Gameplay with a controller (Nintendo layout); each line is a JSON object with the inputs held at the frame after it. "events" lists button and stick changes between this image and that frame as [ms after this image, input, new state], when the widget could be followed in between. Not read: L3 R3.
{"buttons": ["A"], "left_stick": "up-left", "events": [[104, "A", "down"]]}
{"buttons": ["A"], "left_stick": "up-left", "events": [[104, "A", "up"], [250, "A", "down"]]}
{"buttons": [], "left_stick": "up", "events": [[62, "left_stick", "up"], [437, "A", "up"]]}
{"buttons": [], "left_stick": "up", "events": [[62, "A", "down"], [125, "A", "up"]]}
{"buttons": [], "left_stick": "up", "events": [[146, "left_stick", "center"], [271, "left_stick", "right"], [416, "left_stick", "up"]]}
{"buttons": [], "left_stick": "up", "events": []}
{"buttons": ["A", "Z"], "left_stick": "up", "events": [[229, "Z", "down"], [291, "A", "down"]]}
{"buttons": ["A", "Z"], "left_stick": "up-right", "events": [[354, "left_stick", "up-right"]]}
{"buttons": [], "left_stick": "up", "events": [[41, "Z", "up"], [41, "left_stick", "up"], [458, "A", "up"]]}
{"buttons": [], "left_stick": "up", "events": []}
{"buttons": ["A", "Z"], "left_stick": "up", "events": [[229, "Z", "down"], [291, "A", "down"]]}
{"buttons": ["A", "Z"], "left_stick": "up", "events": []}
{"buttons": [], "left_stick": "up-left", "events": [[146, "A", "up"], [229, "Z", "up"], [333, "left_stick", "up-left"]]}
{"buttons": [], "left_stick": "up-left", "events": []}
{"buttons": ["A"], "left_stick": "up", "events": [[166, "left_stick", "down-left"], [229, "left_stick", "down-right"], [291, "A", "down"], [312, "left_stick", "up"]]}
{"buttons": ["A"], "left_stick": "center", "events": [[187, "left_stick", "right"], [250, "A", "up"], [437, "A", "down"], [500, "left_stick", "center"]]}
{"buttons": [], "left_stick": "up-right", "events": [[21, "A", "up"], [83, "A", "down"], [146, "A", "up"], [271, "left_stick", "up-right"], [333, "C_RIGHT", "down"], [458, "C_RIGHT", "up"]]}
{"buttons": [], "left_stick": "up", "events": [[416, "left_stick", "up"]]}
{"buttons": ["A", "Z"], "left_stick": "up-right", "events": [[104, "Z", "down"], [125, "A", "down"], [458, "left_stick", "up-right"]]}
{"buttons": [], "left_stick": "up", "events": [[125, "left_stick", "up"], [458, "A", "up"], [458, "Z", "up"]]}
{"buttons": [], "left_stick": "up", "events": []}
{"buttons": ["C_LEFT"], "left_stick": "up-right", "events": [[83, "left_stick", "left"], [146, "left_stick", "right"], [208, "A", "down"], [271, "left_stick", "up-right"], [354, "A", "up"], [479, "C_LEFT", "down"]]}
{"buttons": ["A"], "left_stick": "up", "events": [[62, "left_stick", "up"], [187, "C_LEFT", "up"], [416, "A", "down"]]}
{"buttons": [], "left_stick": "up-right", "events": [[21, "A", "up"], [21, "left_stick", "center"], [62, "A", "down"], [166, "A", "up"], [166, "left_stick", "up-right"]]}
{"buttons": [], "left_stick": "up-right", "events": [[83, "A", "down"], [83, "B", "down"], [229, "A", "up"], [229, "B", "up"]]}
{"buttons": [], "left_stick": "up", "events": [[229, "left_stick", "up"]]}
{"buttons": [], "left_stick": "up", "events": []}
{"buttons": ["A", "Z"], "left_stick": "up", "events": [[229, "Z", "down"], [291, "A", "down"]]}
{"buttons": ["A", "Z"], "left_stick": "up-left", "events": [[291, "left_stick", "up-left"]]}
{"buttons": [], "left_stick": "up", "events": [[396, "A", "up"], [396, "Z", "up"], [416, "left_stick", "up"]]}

═══

**What needs to be done**.
Among the entries, how many lines hold the word "center"? Please answer with only that number.

**Solution**.
3